Saturday, February 09, 2013

Love, and not the noble kind


If you know me personally, be warned, I care for societal niceties less and less. I know very well all which the human creature is capable of, and how normal it all is. If you wish to know me only to some polite degree than watch your step around here. I have no secrets and a swiftly decreasing will to protect you from all the distracting superstitions and hang-ups you don’t know you have.

The earliest years I can remember, so significantly developmental, were marked by a mother who loved me fiercely and outwardly, and the vague knowledge of some father who was not present. So get a little Freudian about it and it’s no wonder that the simpler, directional love (in essence sexual, not enlightened) which I have experienced in life, runs in a consistent pattern. It is fierce, outward (honest with little ability to hold back) and it is paternal in nature. I always desire to be some kind of nurturer, perhaps so as if to fix my own childhood in a sense, by becoming the father I once lacked, to a surrogate me. This is just a theory and not a terribly relevant one perhaps. But it would explain why my adored have generally been younger and why I only ever wish to love and not really to be loved.

It’s hard for me to know how rare this is or not; this wish to love with cooperation but without reciprocation. Not that I wish to be used, exactly. Being appreciated is fine, and being needed is great. And being loved is okay, I suppose, just unnecessary.

I’ve never experienced my ideal romantic relationship. I’ve experienced isolated components of it here and there, and sometimes (long ago) in the opposite role - being the adored and not the adorer - which sounds weird perhaps, because it sounds like the polar opposite of what I desire. But sometimes it feels better to play the totally wrong role, and at least get to experience the tableau, rather than sit on the sidelines altogether.  The sad thing is that there was a time in my life where I had the capacity to create that ideal relationship but it passed while I was busy being normal because I had no vision or self-awareness to speak of.

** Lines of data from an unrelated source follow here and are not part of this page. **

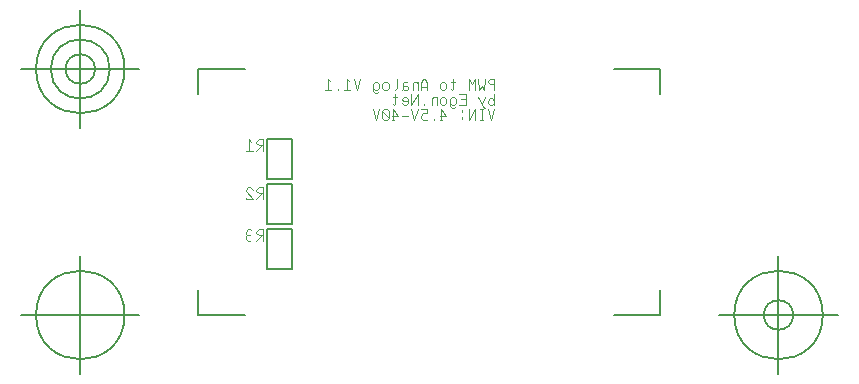
<source format=gbr>
G04 Generated by Ultiboard 14.2 *
%FSLAX24Y24*%
%MOIN*%

%ADD10C,0.0001*%
%ADD11C,0.0037*%
%ADD12C,0.0080*%
%ADD13C,0.0033*%
%ADD14C,0.0050*%


G04 ColorRGB F1F1F1 for the following layer *
%LNSilkscreen Bottom*%
%LPD*%
G54D10*
G54D11*
X2761Y33867D02*
X2761Y34261D01*
X2604Y34261D01*
X2526Y34182D01*
X2526Y34143D01*
X2604Y34064D01*
X2761Y34064D01*
X2722Y34064D02*
X2526Y33867D01*
X2408Y34182D02*
X2330Y34261D01*
X2251Y34261D01*
X2173Y34182D01*
X2173Y34143D01*
X2408Y33867D01*
X2173Y33867D01*
X2173Y33906D01*
X2761Y35467D02*
X2761Y35861D01*
X2604Y35861D01*
X2526Y35782D01*
X2526Y35743D01*
X2604Y35664D01*
X2761Y35664D01*
X2722Y35664D02*
X2526Y35467D01*
X2369Y35782D02*
X2291Y35861D01*
X2291Y35467D01*
X2408Y35467D02*
X2173Y35467D01*
X2761Y32467D02*
X2761Y32861D01*
X2604Y32861D01*
X2526Y32782D01*
X2526Y32743D01*
X2604Y32664D01*
X2761Y32664D01*
X2722Y32664D02*
X2526Y32467D01*
X2369Y32821D02*
X2330Y32861D01*
X2251Y32861D01*
X2173Y32782D01*
X2173Y32703D01*
X2212Y32664D01*
X2173Y32624D01*
X2173Y32546D01*
X2251Y32467D01*
X2330Y32467D01*
X2369Y32506D01*
X2330Y32664D02*
X2212Y32664D01*
G54D12*
X2883Y34367D02*
X2883Y33033D01*
X3717Y33033D02*
X3717Y34367D01*
X2883Y33033D02*
X3717Y33033D01*
X3717Y34367D02*
X2883Y34367D01*
X2883Y35867D02*
X2883Y34533D01*
X3717Y34533D02*
X3717Y35867D01*
X2883Y34533D02*
X3717Y34533D01*
X3717Y35867D02*
X2883Y35867D01*
X2883Y32867D02*
X2883Y31533D01*
X3717Y31533D02*
X3717Y32867D01*
X2883Y31533D02*
X3717Y31533D01*
X3717Y32867D02*
X2883Y32867D01*
G54D13*
X10464Y37507D02*
X10464Y37864D01*
X10322Y37864D01*
X10251Y37793D01*
X10251Y37757D01*
X10322Y37686D01*
X10464Y37686D01*
X10144Y37864D02*
X10109Y37507D01*
X10038Y37650D01*
X9967Y37507D01*
X9931Y37864D01*
X9824Y37507D02*
X9824Y37864D01*
X9718Y37686D01*
X9611Y37864D01*
X9611Y37507D01*
X9007Y37543D02*
X9042Y37507D01*
X9078Y37543D01*
X9078Y37864D01*
X9149Y37757D02*
X9007Y37757D01*
X8864Y37579D02*
X8793Y37507D01*
X8722Y37507D01*
X8651Y37579D01*
X8651Y37686D01*
X8722Y37757D01*
X8793Y37757D01*
X8864Y37686D01*
X8864Y37579D01*
X8224Y37507D02*
X8224Y37721D01*
X8153Y37864D01*
X8082Y37864D01*
X8011Y37721D01*
X8011Y37507D01*
X8224Y37614D02*
X8011Y37614D01*
X7904Y37507D02*
X7904Y37721D01*
X7904Y37757D01*
X7904Y37721D02*
X7869Y37757D01*
X7798Y37757D01*
X7762Y37721D01*
X7762Y37507D01*
X7549Y37757D02*
X7442Y37757D01*
X7407Y37721D01*
X7407Y37543D01*
X7442Y37507D01*
X7549Y37507D01*
X7584Y37543D01*
X7584Y37614D01*
X7549Y37650D01*
X7407Y37650D01*
X7407Y37543D02*
X7371Y37507D01*
X7229Y37864D02*
X7229Y37579D01*
X7158Y37507D01*
X6944Y37579D02*
X6873Y37507D01*
X6802Y37507D01*
X6731Y37579D01*
X6731Y37686D01*
X6802Y37757D01*
X6873Y37757D01*
X6944Y37686D01*
X6944Y37579D01*
X6624Y37471D02*
X6553Y37400D01*
X6482Y37400D01*
X6411Y37471D01*
X6411Y37579D01*
X6411Y37686D01*
X6482Y37757D01*
X6553Y37757D01*
X6624Y37686D01*
X6624Y37579D01*
X6553Y37507D01*
X6482Y37507D01*
X6411Y37579D01*
X5984Y37864D02*
X5878Y37507D01*
X5771Y37864D01*
X5629Y37793D02*
X5558Y37864D01*
X5558Y37507D01*
X5664Y37507D02*
X5451Y37507D01*
X5238Y37507D02*
X5238Y37543D01*
X4989Y37793D02*
X4918Y37864D01*
X4918Y37507D01*
X5024Y37507D02*
X4811Y37507D01*
X10464Y37079D02*
X10393Y37007D01*
X10322Y37007D01*
X10251Y37079D01*
X10251Y37150D01*
X10322Y37221D01*
X10393Y37221D01*
X10464Y37150D01*
X10464Y37364D02*
X10464Y37007D01*
X10144Y36900D02*
X10109Y36900D01*
X9931Y37257D01*
X10144Y37257D02*
X10038Y37043D01*
X9291Y37007D02*
X9504Y37007D01*
X9504Y37186D01*
X9504Y37364D01*
X9291Y37364D01*
X9504Y37186D02*
X9362Y37186D01*
X9184Y36971D02*
X9113Y36900D01*
X9042Y36900D01*
X8971Y36971D01*
X8971Y37079D01*
X8971Y37186D01*
X9042Y37257D01*
X9113Y37257D01*
X9184Y37186D01*
X9184Y37079D01*
X9113Y37007D01*
X9042Y37007D01*
X8971Y37079D01*
X8864Y37079D02*
X8793Y37007D01*
X8722Y37007D01*
X8651Y37079D01*
X8651Y37186D01*
X8722Y37257D01*
X8793Y37257D01*
X8864Y37186D01*
X8864Y37079D01*
X8544Y37007D02*
X8544Y37221D01*
X8544Y37257D01*
X8544Y37221D02*
X8509Y37257D01*
X8438Y37257D01*
X8402Y37221D01*
X8402Y37007D01*
X8118Y37007D02*
X8118Y37043D01*
X7904Y37007D02*
X7904Y37364D01*
X7691Y37007D01*
X7691Y37364D01*
X7371Y37079D02*
X7442Y37007D01*
X7513Y37007D01*
X7584Y37079D01*
X7584Y37186D01*
X7513Y37257D01*
X7442Y37257D01*
X7371Y37186D01*
X7407Y37150D01*
X7584Y37150D01*
X7087Y37043D02*
X7122Y37007D01*
X7158Y37043D01*
X7158Y37364D01*
X7229Y37257D02*
X7087Y37257D01*
X10464Y36864D02*
X10358Y36507D01*
X10251Y36864D01*
X10073Y36507D02*
X10002Y36507D01*
X10073Y36864D02*
X10002Y36864D01*
X10038Y36507D02*
X10038Y36864D01*
X9824Y36507D02*
X9824Y36864D01*
X9611Y36507D01*
X9611Y36864D01*
X9398Y36829D02*
X9398Y36757D01*
X9398Y36543D02*
X9398Y36614D01*
X8651Y36650D02*
X8864Y36650D01*
X8687Y36864D01*
X8687Y36507D01*
X8722Y36507D02*
X8651Y36507D01*
X8438Y36507D02*
X8438Y36543D01*
X8011Y36864D02*
X8224Y36864D01*
X8224Y36721D01*
X8082Y36721D01*
X8011Y36650D01*
X8011Y36579D01*
X8082Y36507D01*
X8224Y36507D01*
X7904Y36864D02*
X7798Y36507D01*
X7691Y36864D01*
X7584Y36650D02*
X7371Y36650D01*
X7051Y36650D02*
X7264Y36650D01*
X7087Y36864D01*
X7087Y36507D01*
X7122Y36507D02*
X7051Y36507D01*
X6944Y36793D02*
X6873Y36864D01*
X6802Y36864D01*
X6731Y36793D01*
X6731Y36579D01*
X6802Y36507D01*
X6873Y36507D01*
X6944Y36579D01*
X6944Y36793D01*
X6731Y36793D02*
X6944Y36579D01*
X6624Y36864D02*
X6518Y36507D01*
X6411Y36864D01*
G54D14*
X600Y30000D02*
X600Y30820D01*
X600Y30000D02*
X2140Y30000D01*
X16000Y30000D02*
X14460Y30000D01*
X16000Y30000D02*
X16000Y30820D01*
X16000Y38200D02*
X16000Y37380D01*
X16000Y38200D02*
X14460Y38200D01*
X600Y38200D02*
X2140Y38200D01*
X600Y38200D02*
X600Y37380D01*
X-1369Y30000D02*
X-5306Y30000D01*
X-3337Y28031D02*
X-3337Y31969D01*
X-4813Y30000D02*
G75*
D01*
G02X-4813Y30000I1476J0*
G01*
X17969Y30000D02*
X21906Y30000D01*
X19937Y28031D02*
X19937Y31969D01*
X18461Y30000D02*
G75*
D01*
G02X18461Y30000I1476J0*
G01*
X19445Y30000D02*
G75*
D01*
G02X19445Y30000I492J0*
G01*
X-1369Y38200D02*
X-5306Y38200D01*
X-3337Y36231D02*
X-3337Y40169D01*
X-4813Y38200D02*
G75*
D01*
G02X-4813Y38200I1476J0*
G01*
X-4321Y38200D02*
G75*
D01*
G02X-4321Y38200I984J0*
G01*
X-3829Y38200D02*
G75*
D01*
G02X-3829Y38200I492J0*
G01*

M02*

</source>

My deepest romantic loves have always been, arguably, exercises in infatuation; almost entirely one-sided, and each manifestation has been different; each one marked by significant improvement over the last. By improvement I mean that I have learned from my mistakes. I have evolved with each occurrence. I have learned to handle these difficult and often painful circumstances with more and more honesty, peacefulness and wisdom.

With each affair-of-sorts I feel less jeopardy. And with the apparent closure of each, the love I feel has never died; just become more manageable.

What I find interesting, and I apologize for taking so long to get around to it, is the issue of trust. With each of these experiences I have become more trustworthy and also more trusting. I have, it seems to me, evolved to the point of being completely trustworthy and completely trusting; the reasons for each being of two different natures.

To take a somewhat indulgent short-cut, I am trustworthy because of my lack of fears and my capacity for integrity, both of which stem from a largely successful experience with the poetic process, likely along with a couple other reasons not occurring to me at this moment.

Why I am so trusting is more interesting. Possibly it has to do with the lack of fears but primarily it is an addictive behaviour alike the love itself. This is a bit tricky but let me try to navigate this: It’s not a conscious decision to trust completely. It’s a celebration of love; a kind of gift. It’s trust without trust being earned necessarily  A kind of romantic notion. “Here. I trust you. I open up to you and thus grant you the power either to protect me or to hurt me. I throw myself at your mercy.” It is the notion that this person is so special that they surely must be worthy of trust. It's faith I suppose.

This does not mean that all the trust I give is without justification. Sometimes the beloved really is special enough that they are worthy of all the trust. The point is that they don’t need to be. They’ll receive it regardless.